> [Task statement] Which lines in the data below contain the string "series"? Copy each of those lines out in full.

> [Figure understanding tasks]
[Start of Attachment]
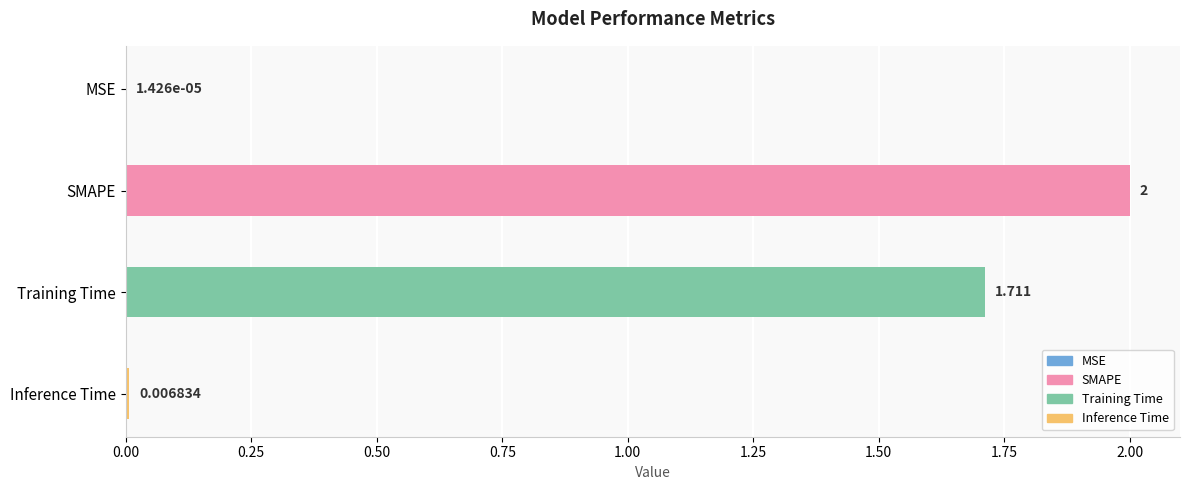

Are the bars horizontal?

Yes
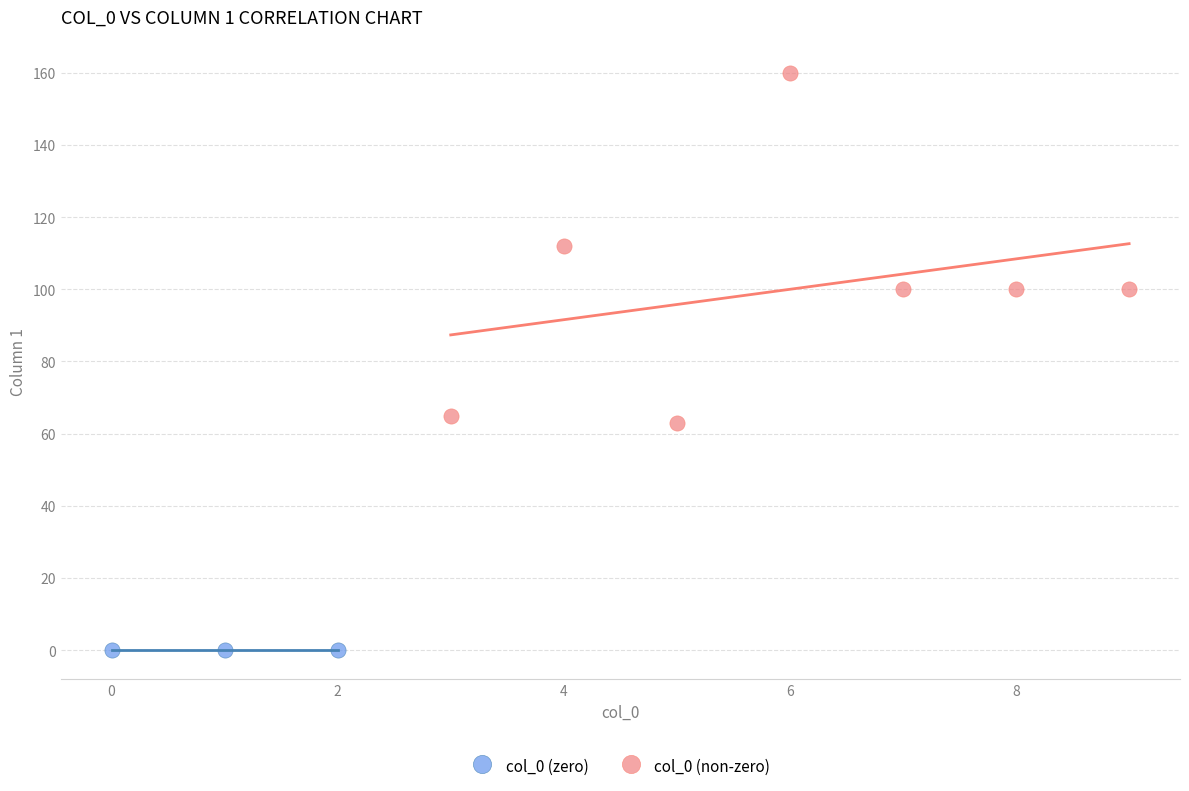

Which series reaches the minimum Y coordinate?

col_0 (zero)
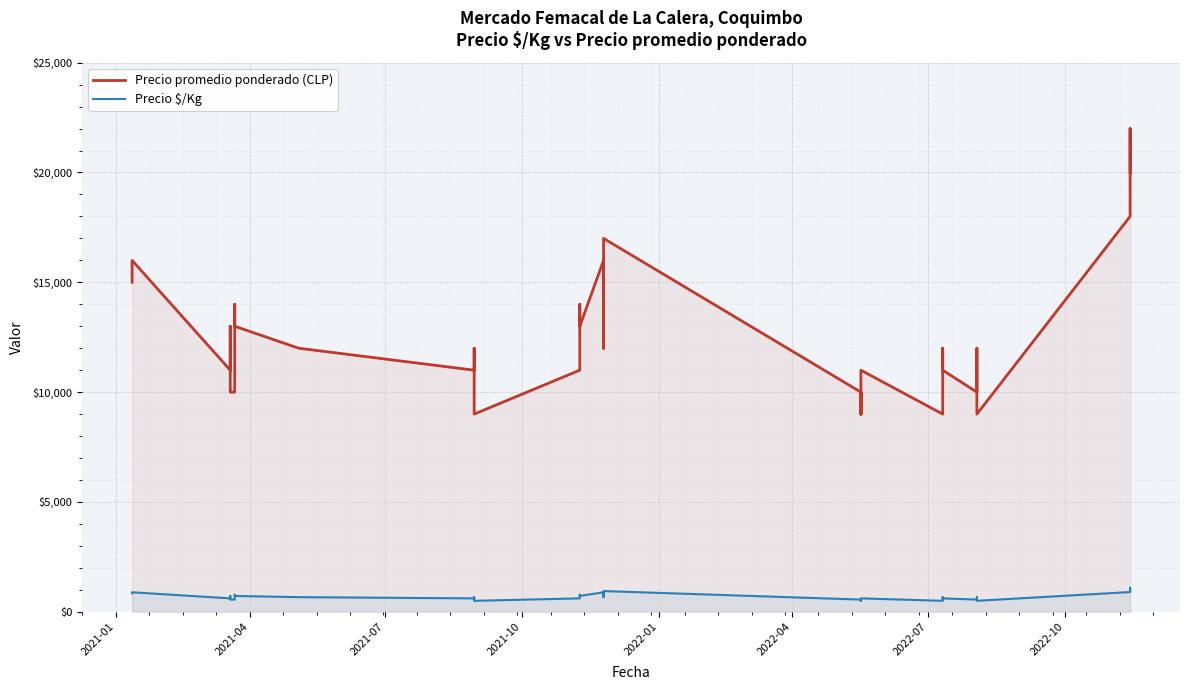

Rank the series by their maximum value, from highest to lowest.

Precio promedio ponderado (CLP), Precio $/Kg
[End of Attachment]
> [Result below]
Which series reaches the minimum Y coordinate?
Rank the series by their maximum value, from highest to lowest.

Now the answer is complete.